What is the expected number of distinct drink types a group of $k$ people will order if there are $n$ choices?

201 Views Asked by At

Assuming each of the $n$ choices is equally likely and everybody orders one. I tried answering the question - what's the probability that it's exactly equal to some $i \in [1,n]$ and I get this expression:

$$Prob(X=i) = \frac{{n \choose i} i^k}{n^k}$$

because the total number of choices if we list them out for $k$ people are $n^k$ ($n$ choices for each) and if there's going to be $i$ distinct drinks served then we have to pick which $i$ (so ${n \choose i}$) and then each of the $k$ people must choose freely from the $i$ options.

I thus get this explicit expression for the expected value:

$$E(X) = \sum_{i=1}^n i P(X=i) = \sum_{i=1}^n i \frac{{n \choose i} i^k}{n^k} = \sum_{i=1}^n i {n \choose i} \left(\frac{i}{n}\right)^k$$

I don't see how I can simplify that summation further, though - so maybe i'm not on the right track here?

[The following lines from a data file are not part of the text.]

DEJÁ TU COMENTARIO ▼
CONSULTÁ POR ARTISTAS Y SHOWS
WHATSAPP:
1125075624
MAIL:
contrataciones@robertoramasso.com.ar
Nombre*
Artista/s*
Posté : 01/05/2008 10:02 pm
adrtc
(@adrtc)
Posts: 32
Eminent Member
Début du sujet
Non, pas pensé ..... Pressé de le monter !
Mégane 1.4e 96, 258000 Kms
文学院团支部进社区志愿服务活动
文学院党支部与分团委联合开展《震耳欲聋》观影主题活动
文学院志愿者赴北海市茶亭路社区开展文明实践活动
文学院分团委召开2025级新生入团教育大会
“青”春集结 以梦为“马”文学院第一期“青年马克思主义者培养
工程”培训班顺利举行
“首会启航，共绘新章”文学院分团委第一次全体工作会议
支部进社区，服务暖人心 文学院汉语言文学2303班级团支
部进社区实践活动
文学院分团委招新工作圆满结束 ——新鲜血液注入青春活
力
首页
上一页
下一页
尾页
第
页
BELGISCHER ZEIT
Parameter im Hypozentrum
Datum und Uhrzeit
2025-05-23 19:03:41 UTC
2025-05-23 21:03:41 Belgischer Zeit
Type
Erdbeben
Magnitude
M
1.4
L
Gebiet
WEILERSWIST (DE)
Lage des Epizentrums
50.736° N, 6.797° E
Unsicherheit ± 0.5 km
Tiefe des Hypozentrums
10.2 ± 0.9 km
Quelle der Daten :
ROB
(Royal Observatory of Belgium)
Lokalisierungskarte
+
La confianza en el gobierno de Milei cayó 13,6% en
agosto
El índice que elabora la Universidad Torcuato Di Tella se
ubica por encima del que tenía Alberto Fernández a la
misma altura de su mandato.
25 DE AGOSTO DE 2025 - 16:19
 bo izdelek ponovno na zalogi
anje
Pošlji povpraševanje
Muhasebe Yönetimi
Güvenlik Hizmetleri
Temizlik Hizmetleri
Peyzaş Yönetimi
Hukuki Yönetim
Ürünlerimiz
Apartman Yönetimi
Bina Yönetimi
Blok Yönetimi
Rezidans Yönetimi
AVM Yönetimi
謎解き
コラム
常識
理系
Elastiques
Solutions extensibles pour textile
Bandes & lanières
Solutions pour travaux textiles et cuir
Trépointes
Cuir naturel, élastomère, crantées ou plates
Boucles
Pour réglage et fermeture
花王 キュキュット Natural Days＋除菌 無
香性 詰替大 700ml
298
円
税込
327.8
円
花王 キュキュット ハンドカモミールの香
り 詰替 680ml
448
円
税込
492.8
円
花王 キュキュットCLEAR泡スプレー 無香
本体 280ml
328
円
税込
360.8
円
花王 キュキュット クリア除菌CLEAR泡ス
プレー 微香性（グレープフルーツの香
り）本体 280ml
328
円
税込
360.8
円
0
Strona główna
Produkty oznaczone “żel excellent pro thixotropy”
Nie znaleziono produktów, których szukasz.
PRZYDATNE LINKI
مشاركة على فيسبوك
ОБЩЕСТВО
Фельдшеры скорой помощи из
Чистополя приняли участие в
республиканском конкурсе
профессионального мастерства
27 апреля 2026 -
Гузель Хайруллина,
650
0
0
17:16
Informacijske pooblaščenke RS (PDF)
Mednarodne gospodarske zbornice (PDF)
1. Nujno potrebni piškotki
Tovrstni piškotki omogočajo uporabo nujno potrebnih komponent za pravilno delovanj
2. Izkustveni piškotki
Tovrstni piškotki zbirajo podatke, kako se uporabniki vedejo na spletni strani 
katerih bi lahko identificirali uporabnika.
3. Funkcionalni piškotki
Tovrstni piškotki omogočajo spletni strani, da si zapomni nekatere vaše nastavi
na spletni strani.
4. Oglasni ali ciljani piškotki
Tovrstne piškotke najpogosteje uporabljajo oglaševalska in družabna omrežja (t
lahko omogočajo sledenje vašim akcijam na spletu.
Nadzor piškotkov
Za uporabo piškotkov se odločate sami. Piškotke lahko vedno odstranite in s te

One alternative way to think about it is as a state diagram where we have a step $i$ for each of the $n$ choices, and it represents "unique drinks so far". Then as each person orders a drink we can either transition to the right (one more distinct drink) or remain in the same state (but never transition left). With this representation, if I let $n$ be $4$, for example, and we start in state $1$ (first row, first drink ordered is always unique) and as people place their orders the transition probabilities are:

$$M = \left( \begin{array}{cccc} 1/4 & 3/4 & 0 & 0\\ 0 & 1/2 & 1/2 & 0\\ 0 & 0 & 3/4 & 1/4\\ 0 & 0 & 0 & 1\end{array} \right)$$

then if we want to know the probabilities after $k-1$ iterations (for a total of $k$ people) we just need to look at $M^{k-1}$ and our expected value should be the inner product of the top-most row with the vector $(1,2,3,4)^t$. I'm not sure how to generalize this either to any $n$ but it feels doable just from the structure in the matrix (and the values look reasonable when I try it in R)

Are both of these approaches correct? If so, which one and how would get to the bottom of this? I also get different numerical answers for $n=4$ and $k=4$ using both approaches. The transition matrix approach gives me $2.73$ while the explicit summation yields $2.66$

2

There are 2 best solutions below

1
On BEST ANSWER

A quick answer can be found using the method of indicator random variables. Let the drink types be labelled from $1$ to $n$. For each $i$ from $1$ to $n$, let random variable $X_i$ be equal to $1$ if at least one person has a drink of Type $i$, and let $X_i=0$ otherwise.

Then the number $Y$ of different types drunk is given by $Y=X_1+\cdots+X_n$. Thus $$E(Y)=E(X_1)+E(X_2)+\cdots+E(X_n).$$ Note that $\Pr(X_i=0)=\left(1-\frac{1}{n}\right)^k$. It follows that $$E(X_i)=\Pr(X_i=1)=1-\left(1-\frac{1}{n}\right)^k.$$ Multiply by $n$ to find $E(Y)$.

3
On

Assume $|A|=k$ and $|B|=n$. We want to compute the average size of $f(A)$, with $f$ ranging over all the functions from $A$ to $B$. For any $j\in\{1,\ldots,k\}$, there are (look at Stirling numbers of the second kind) $$ {k\brace j}\cdot j!\cdot\binom{n}{j}={k \brace j}(n)_j\tag{1} $$ functions such that $|f(A)|=j$. Our expected value is so: $$ \frac{1}{n^k}\sum_{j=1}^{k}{k\brace j}(n)_j\cdot j \tag{2}$$ but: $$ j{k\brace j} = {k+1\brace j}-{k\brace j-1}\tag{3}$$ hence our expected value is: $$\frac{1}{n^k}\left(\sum_{j=1}^{k}{k+1\brace j}(n)_j-n\cdot\sum_{j=0}^{k-1}{k\brace j}(n-1)_{j}\right)\tag{4}$$ that is: $$ \frac{1}{n^k}\left(n^{k+1}-(n)_{k+1}-n\cdot\left((n-1)^k-(n-1)_k\right)\right)=\color{red}{n\cdot\left(1-\left(1-\frac{1}{n}\right)^k\right)}.\tag{5}$$

That is much easier to find through a double-counting argument, but I will let you mumble about it - ok, André Nicolas has just written it.